It was Tuesday, 15 July 1919 and for the residents of Clifden on Ireland's west coast this was not to be a normal day. Just before 08.40 hours, descending out of the gloom, came a large, twin-engine aeroplane lining up for final approach. One or two on-lookers recognised the danger straight away for this was an area of soft bog, but their attempts to alert the pilot were in vain.
The aircraft began to sink and, with a squelch, came to a sudden stop, the tail rearing up in the air. Dazed and with fuel filling the cockpit the two-man crew scrambled out, grabbing what they could. After a flight lasting 16 hours and 28 minutes, Captain John Alcock and Lieutenant Arthur Whitten-Brown had won the race to be the first to fly non-stop across the Atlantic.
It was a rough ending for a race that began in April 1913 when Lord Rothermere, aviation philanthropist and owner of the Daily Mail, offered a prize of 10,000, roughly equivalent to $1,000,000 in today's money, to the aviator who shall first cross the Atlantic in an aeroplane in flight from any point in the United States of America, Canada or Newfoundland to any point in Great Britain or Ireland in 72 continuous hours'.
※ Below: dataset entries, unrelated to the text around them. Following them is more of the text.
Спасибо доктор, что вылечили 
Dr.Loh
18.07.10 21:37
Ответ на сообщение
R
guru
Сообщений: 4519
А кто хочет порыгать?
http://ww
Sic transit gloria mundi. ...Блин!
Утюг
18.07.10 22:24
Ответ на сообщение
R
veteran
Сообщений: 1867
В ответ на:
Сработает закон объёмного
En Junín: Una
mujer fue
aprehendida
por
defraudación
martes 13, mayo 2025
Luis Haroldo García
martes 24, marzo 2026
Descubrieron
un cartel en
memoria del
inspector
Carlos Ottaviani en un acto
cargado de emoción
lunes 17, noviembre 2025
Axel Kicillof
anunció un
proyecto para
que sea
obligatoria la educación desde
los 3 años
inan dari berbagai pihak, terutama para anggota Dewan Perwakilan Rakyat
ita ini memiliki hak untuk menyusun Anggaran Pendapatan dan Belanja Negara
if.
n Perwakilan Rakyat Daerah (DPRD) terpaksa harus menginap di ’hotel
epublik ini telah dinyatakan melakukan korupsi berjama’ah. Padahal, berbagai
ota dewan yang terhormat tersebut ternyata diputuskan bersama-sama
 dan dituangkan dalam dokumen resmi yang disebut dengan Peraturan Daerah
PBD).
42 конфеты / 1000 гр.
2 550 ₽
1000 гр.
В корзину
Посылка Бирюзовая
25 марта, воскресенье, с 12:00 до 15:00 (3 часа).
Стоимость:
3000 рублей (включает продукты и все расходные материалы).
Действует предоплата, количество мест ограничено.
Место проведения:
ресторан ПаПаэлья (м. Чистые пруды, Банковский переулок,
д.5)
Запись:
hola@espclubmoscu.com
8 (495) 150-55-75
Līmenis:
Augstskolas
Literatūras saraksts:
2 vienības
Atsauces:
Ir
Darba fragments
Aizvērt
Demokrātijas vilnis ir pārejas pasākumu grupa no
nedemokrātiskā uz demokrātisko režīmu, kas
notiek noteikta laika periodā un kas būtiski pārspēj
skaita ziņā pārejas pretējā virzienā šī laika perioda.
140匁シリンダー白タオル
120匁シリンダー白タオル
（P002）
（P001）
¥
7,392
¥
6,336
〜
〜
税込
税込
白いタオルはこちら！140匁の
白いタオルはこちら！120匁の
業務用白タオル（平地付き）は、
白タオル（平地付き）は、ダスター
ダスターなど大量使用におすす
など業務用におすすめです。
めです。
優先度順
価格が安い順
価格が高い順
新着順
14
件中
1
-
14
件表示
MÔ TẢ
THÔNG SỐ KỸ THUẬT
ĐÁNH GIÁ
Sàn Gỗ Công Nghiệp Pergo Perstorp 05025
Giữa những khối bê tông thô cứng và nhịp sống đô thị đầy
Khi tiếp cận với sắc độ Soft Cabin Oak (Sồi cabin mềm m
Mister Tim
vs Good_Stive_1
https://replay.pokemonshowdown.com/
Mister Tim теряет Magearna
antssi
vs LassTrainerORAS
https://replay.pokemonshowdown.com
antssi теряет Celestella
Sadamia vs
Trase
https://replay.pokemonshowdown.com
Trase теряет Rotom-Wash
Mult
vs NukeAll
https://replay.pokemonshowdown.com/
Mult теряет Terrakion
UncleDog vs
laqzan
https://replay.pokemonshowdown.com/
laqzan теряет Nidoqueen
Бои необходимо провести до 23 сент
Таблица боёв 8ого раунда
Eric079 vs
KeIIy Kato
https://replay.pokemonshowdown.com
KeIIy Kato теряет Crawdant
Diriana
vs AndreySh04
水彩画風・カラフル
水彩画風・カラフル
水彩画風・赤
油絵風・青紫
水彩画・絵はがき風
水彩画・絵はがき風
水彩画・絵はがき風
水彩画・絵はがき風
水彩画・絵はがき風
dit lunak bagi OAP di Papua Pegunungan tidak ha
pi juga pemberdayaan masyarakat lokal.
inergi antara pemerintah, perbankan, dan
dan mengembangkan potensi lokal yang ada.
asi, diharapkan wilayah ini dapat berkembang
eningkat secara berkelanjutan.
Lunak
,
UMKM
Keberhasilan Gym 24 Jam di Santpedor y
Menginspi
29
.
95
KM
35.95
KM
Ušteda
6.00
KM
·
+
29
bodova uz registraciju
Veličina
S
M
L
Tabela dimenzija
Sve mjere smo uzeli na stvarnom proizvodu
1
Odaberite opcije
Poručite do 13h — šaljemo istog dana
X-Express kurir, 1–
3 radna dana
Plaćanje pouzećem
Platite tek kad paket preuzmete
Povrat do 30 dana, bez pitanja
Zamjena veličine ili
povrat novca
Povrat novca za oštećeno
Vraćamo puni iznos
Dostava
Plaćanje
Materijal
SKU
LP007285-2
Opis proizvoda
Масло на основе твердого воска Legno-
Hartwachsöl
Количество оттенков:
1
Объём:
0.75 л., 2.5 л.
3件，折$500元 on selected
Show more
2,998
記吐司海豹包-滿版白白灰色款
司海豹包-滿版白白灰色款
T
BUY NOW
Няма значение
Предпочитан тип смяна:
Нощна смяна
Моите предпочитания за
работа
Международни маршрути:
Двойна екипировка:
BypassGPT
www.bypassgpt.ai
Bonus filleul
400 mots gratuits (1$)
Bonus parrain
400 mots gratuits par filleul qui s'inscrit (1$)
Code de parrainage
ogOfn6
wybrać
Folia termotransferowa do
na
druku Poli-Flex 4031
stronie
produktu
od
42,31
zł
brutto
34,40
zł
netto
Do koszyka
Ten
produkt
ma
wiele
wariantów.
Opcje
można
Illustrated by many unique photographs this book tells the story of the race, delayed for almost six years by the First World War. Many aircraft would be entered but few would even get off the ground. The teams faced great difficulties in preparing for the challenge of crossing one of the most hostile stretches of ocean on Earth.
The authors not only reveal tales of failures and technical difficulties, but of the intense frustration of waiting for the perfect weather-window. And even when finally airborne, Alcock and Brown's flight almost ended in disaster on several occasions as weather conditions almost conspired to cast them down into the grey, cold waters of the Atlantic and almost certain death.